[Task brief]:
Retype the material so that each line matches the original exactly.

[Record extracts]:

____

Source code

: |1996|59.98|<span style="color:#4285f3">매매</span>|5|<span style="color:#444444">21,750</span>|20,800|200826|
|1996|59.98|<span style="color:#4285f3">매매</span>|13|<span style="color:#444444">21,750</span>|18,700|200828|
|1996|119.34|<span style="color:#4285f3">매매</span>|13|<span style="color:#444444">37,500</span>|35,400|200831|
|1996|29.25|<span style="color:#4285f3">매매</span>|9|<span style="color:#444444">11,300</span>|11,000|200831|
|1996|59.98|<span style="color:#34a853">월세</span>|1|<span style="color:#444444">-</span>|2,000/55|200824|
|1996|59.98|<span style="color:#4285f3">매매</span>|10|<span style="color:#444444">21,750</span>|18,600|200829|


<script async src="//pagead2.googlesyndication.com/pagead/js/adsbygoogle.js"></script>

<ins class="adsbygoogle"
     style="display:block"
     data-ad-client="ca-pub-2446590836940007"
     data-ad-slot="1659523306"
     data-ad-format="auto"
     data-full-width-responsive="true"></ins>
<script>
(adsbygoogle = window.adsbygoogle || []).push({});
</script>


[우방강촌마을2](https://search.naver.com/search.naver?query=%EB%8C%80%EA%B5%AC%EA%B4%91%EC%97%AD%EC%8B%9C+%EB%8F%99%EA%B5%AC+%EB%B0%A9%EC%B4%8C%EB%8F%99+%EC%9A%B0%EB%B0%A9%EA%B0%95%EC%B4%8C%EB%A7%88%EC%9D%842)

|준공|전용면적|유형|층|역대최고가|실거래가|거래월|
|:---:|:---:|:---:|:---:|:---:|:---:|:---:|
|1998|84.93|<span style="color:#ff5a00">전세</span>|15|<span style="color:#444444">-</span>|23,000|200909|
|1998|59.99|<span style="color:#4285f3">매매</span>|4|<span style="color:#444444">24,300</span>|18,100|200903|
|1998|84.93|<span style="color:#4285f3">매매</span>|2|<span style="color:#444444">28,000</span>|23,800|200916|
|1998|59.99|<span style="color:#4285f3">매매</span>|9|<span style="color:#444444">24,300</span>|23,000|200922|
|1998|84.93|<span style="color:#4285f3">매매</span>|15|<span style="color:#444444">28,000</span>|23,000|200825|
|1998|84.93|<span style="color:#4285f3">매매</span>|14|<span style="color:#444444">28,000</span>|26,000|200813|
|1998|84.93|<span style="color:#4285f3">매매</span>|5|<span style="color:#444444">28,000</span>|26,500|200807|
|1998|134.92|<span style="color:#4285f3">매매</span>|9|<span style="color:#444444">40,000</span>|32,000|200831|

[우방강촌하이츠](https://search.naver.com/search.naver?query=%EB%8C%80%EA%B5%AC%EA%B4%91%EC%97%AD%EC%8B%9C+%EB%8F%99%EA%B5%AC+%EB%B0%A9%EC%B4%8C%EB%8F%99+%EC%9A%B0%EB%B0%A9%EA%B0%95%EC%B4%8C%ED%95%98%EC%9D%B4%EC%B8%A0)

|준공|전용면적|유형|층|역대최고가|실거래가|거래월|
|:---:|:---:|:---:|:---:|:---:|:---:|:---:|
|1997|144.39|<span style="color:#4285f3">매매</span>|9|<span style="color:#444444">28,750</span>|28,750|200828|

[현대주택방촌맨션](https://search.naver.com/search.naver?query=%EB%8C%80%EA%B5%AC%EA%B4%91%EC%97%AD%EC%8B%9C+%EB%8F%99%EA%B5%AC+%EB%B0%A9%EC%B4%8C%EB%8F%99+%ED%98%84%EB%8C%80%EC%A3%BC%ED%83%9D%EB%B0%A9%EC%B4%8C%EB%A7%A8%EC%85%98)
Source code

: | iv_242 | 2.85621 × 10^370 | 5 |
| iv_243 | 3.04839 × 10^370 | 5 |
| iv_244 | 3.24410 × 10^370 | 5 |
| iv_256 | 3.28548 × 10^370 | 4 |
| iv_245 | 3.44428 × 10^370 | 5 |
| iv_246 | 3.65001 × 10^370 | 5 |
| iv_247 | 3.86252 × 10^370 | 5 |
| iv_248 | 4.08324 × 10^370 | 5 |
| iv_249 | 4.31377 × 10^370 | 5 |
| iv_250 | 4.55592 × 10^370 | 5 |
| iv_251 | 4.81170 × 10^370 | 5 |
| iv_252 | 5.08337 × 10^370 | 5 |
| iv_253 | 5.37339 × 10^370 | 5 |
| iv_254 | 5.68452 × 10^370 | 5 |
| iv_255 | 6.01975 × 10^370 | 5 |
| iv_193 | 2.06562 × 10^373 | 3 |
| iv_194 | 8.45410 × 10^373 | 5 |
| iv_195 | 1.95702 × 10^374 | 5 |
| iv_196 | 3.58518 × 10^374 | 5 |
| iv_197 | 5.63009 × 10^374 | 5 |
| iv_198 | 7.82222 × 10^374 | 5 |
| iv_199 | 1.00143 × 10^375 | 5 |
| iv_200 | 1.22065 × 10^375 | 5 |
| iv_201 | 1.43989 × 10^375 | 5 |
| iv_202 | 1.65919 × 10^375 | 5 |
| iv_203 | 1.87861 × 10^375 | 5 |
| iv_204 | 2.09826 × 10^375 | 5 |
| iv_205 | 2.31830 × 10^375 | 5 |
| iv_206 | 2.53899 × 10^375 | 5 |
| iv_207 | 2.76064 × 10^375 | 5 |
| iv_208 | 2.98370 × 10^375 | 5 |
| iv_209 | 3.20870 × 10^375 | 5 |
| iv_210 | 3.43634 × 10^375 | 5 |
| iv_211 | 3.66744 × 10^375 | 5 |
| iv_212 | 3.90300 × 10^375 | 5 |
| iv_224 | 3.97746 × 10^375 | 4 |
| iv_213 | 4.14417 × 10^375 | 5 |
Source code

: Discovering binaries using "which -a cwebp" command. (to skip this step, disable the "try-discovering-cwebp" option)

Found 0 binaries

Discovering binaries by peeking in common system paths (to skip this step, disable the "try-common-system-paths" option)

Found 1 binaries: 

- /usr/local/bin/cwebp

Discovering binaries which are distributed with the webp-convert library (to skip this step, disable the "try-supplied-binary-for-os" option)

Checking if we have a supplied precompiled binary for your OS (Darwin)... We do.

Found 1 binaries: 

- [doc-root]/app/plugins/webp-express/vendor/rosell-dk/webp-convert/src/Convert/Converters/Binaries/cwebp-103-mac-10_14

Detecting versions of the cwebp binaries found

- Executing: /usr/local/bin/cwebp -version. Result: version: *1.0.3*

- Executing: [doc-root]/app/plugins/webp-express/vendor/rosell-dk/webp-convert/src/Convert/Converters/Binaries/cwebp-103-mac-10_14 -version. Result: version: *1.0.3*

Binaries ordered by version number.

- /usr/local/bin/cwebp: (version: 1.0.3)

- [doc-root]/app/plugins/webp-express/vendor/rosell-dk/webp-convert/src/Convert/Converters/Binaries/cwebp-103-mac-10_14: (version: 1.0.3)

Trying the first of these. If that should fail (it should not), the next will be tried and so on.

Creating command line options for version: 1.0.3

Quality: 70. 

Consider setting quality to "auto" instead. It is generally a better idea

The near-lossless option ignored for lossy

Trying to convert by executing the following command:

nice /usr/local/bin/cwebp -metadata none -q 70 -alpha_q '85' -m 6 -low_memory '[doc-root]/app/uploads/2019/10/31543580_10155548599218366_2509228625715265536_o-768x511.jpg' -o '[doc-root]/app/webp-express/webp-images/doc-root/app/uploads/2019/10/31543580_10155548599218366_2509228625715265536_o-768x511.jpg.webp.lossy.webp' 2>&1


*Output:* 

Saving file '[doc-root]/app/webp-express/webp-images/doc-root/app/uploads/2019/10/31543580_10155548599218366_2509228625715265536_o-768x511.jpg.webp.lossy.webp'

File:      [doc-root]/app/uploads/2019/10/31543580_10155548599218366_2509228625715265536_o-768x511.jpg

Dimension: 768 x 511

____

[Result below]:
Source code

: |1996|59.98|<span style="color:#4285f3">매매</span>|5|<span style="color:#444444">21,750</span>|20,800|200826|
|1996|59.98|<span style="color:#4285f3">매매</span>|13|<span style="color:#444444">21,750</span>|18,700|200828|
|1996|119.34|<span style="color:#4285f3">매매</span>|13|<span style="color:#444444">37,500</span>|35,400|200831|
|1996|29.25|<span style="color:#4285f3">매매</span>|9|<span style="color:#444444">11,300</span>|11,000|200831|
|1996|59.98|<span style="color:#34a853">월세</span>|1|<span style="color:#444444">-</span>|2,000/55|200824|
|1996|59.98|<span style="color:#4285f3">매매</span>|10|<span style="color:#444444">21,750</span>|18,600|200829|


<script async src="//pagead2.googlesyndication.com/pagead/js/adsbygoogle.js"></script>

<ins class="adsbygoogle"
     style="display:block"
     data-ad-client="ca-pub-2446590836940007"
     data-ad-slot="1659523306"
     data-ad-format="auto"
     data-full-width-responsive="true"></ins>
<script>
(adsbygoogle = window.adsbygoogle || []).push({});
</script>


[우방강촌마을2](https://search.naver.com/search.naver?query=%EB%8C%80%EA%B5%AC%EA%B4%91%EC%97%AD%EC%8B%9C+%EB%8F%99%EA%B5%AC+%EB%B0%A9%EC%B4%8C%EB%8F%99+%EC%9A%B0%EB%B0%A9%EA%B0%95%EC%B4%8C%EB%A7%88%EC%9D%842)

|준공|전용면적|유형|층|역대최고가|실거래가|거래월|
|:---:|:---:|:---:|:---:|:---:|:---:|:---:|
|1998|84.93|<span style="color:#ff5a00">전세</span>|15|<span style="color:#444444">-</span>|23,000|200909|
|1998|59.99|<span style="color:#4285f3">매매</span>|4|<span style="color:#444444">24,300</span>|18,100|200903|
|1998|84.93|<span style="color:#4285f3">매매</span>|2|<span style="color:#444444">28,000</span>|23,800|200916|
|1998|59.99|<span style="color:#4285f3">매매</span>|9|<span style="color:#444444">24,300</span>|23,000|200922|
|1998|84.93|<span style="color:#4285f3">매매</span>|15|<span style="color:#444444">28,000</span>|23,000|200825|
|1998|84.93|<span style="color:#4285f3">매매</span>|14|<span style="color:#444444">28,000</span>|26,000|200813|
|1998|84.93|<span style="color:#4285f3">매매</span>|5|<span style="color:#444444">28,000</span>|26,500|200807|
|1998|134.92|<span style="color:#4285f3">매매</span>|9|<span style="color:#444444">40,000</span>|32,000|200831|

[우방강촌하이츠](https://search.naver.com/search.naver?query=%EB%8C%80%EA%B5%AC%EA%B4%91%EC%97%AD%EC%8B%9C+%EB%8F%99%EA%B5%AC+%EB%B0%A9%EC%B4%8C%EB%8F%99+%EC%9A%B0%EB%B0%A9%EA%B0%95%EC%B4%8C%ED%95%98%EC%9D%B4%EC%B8%A0)

|준공|전용면적|유형|층|역대최고가|실거래가|거래월|
|:---:|:---:|:---:|:---:|:---:|:---:|:---:|
|1997|144.39|<span style="color:#4285f3">매매</span>|9|<span style="color:#444444">28,750</span>|28,750|200828|

[현대주택방촌맨션](https://search.naver.com/search.naver?query=%EB%8C%80%EA%B5%AC%EA%B4%91%EC%97%AD%EC%8B%9C+%EB%8F%99%EA%B5%AC+%EB%B0%A9%EC%B4%8C%EB%8F%99+%ED%98%84%EB%8C%80%EC%A3%BC%ED%83%9D%EB%B0%A9%EC%B4%8C%EB%A7%A8%EC%85%98)
Source code

: | iv_242 | 2.85621 × 10^370 | 5 |
| iv_243 | 3.04839 × 10^370 | 5 |
| iv_244 | 3.24410 × 10^370 | 5 |
| iv_256 | 3.28548 × 10^370 | 4 |
| iv_245 | 3.44428 × 10^370 | 5 |
| iv_246 | 3.65001 × 10^370 | 5 |
| iv_247 | 3.86252 × 10^370 | 5 |
| iv_248 | 4.08324 × 10^370 | 5 |
| iv_249 | 4.31377 × 10^370 | 5 |
| iv_250 | 4.55592 × 10^370 | 5 |
| iv_251 | 4.81170 × 10^370 | 5 |
| iv_252 | 5.08337 × 10^370 | 5 |
| iv_253 | 5.37339 × 10^370 | 5 |
| iv_254 | 5.68452 × 10^370 | 5 |
| iv_255 | 6.01975 × 10^370 | 5 |
| iv_193 | 2.06562 × 10^373 | 3 |
| iv_194 | 8.45410 × 10^373 | 5 |
| iv_195 | 1.95702 × 10^374 | 5 |
| iv_196 | 3.58518 × 10^374 | 5 |
| iv_197 | 5.63009 × 10^374 | 5 |
| iv_198 | 7.82222 × 10^374 | 5 |
| iv_199 | 1.00143 × 10^375 | 5 |
| iv_200 | 1.22065 × 10^375 | 5 |
| iv_201 | 1.43989 × 10^375 | 5 |
| iv_202 | 1.65919 × 10^375 | 5 |
| iv_203 | 1.87861 × 10^375 | 5 |
| iv_204 | 2.09826 × 10^375 | 5 |
| iv_205 | 2.31830 × 10^375 | 5 |
| iv_206 | 2.53899 × 10^375 | 5 |
| iv_207 | 2.76064 × 10^375 | 5 |
| iv_208 | 2.98370 × 10^375 | 5 |
| iv_209 | 3.20870 × 10^375 | 5 |
| iv_210 | 3.43634 × 10^375 | 5 |
| iv_211 | 3.66744 × 10^375 | 5 |
| iv_212 | 3.90300 × 10^375 | 5 |
| iv_224 | 3.97746 × 10^375 | 4 |
| iv_213 | 4.14417 × 10^375 | 5 |
Source code

: Discovering binaries using "which -a cwebp" command. (to skip this step, disable the "try-discovering-cwebp" option)

Found 0 binaries

Discovering binaries by peeking in common system paths (to skip this step, disable the "try-common-system-paths" option)

Found 1 binaries: 

- /usr/local/bin/cwebp

Discovering binaries which are distributed with the webp-convert library (to skip this step, disable the "try-supplied-binary-for-os" option)

Checking if we have a supplied precompiled binary for your OS (Darwin)... We do.

Found 1 binaries: 

- [doc-root]/app/plugins/webp-express/vendor/rosell-dk/webp-convert/src/Convert/Converters/Binaries/cwebp-103-mac-10_14

Detecting versions of the cwebp binaries found

- Executing: /usr/local/bin/cwebp -version. Result: version: *1.0.3*

- Executing: [doc-root]/app/plugins/webp-express/vendor/rosell-dk/webp-convert/src/Convert/Converters/Binaries/cwebp-103-mac-10_14 -version. Result: version: *1.0.3*

Binaries ordered by version number.

- /usr/local/bin/cwebp: (version: 1.0.3)

- [doc-root]/app/plugins/webp-express/vendor/rosell-dk/webp-convert/src/Convert/Converters/Binaries/cwebp-103-mac-10_14: (version: 1.0.3)

Trying the first of these. If that should fail (it should not), the next will be tried and so on.

Creating command line options for version: 1.0.3

Quality: 70. 

Consider setting quality to "auto" instead. It is generally a better idea

The near-lossless option ignored for lossy

Trying to convert by executing the following command:

nice /usr/local/bin/cwebp -metadata none -q 70 -alpha_q '85' -m 6 -low_memory '[doc-root]/app/uploads/2019/10/31543580_10155548599218366_2509228625715265536_o-768x511.jpg' -o '[doc-root]/app/webp-express/webp-images/doc-root/app/uploads/2019/10/31543580_10155548599218366_2509228625715265536_o-768x511.jpg.webp.lossy.webp' 2>&1


*Output:* 

Saving file '[doc-root]/app/webp-express/webp-images/doc-root/app/uploads/2019/10/31543580_10155548599218366_2509228625715265536_o-768x511.jpg.webp.lossy.webp'

File:      [doc-root]/app/uploads/2019/10/31543580_10155548599218366_2509228625715265536_o-768x511.jpg

Dimension: 768 x 511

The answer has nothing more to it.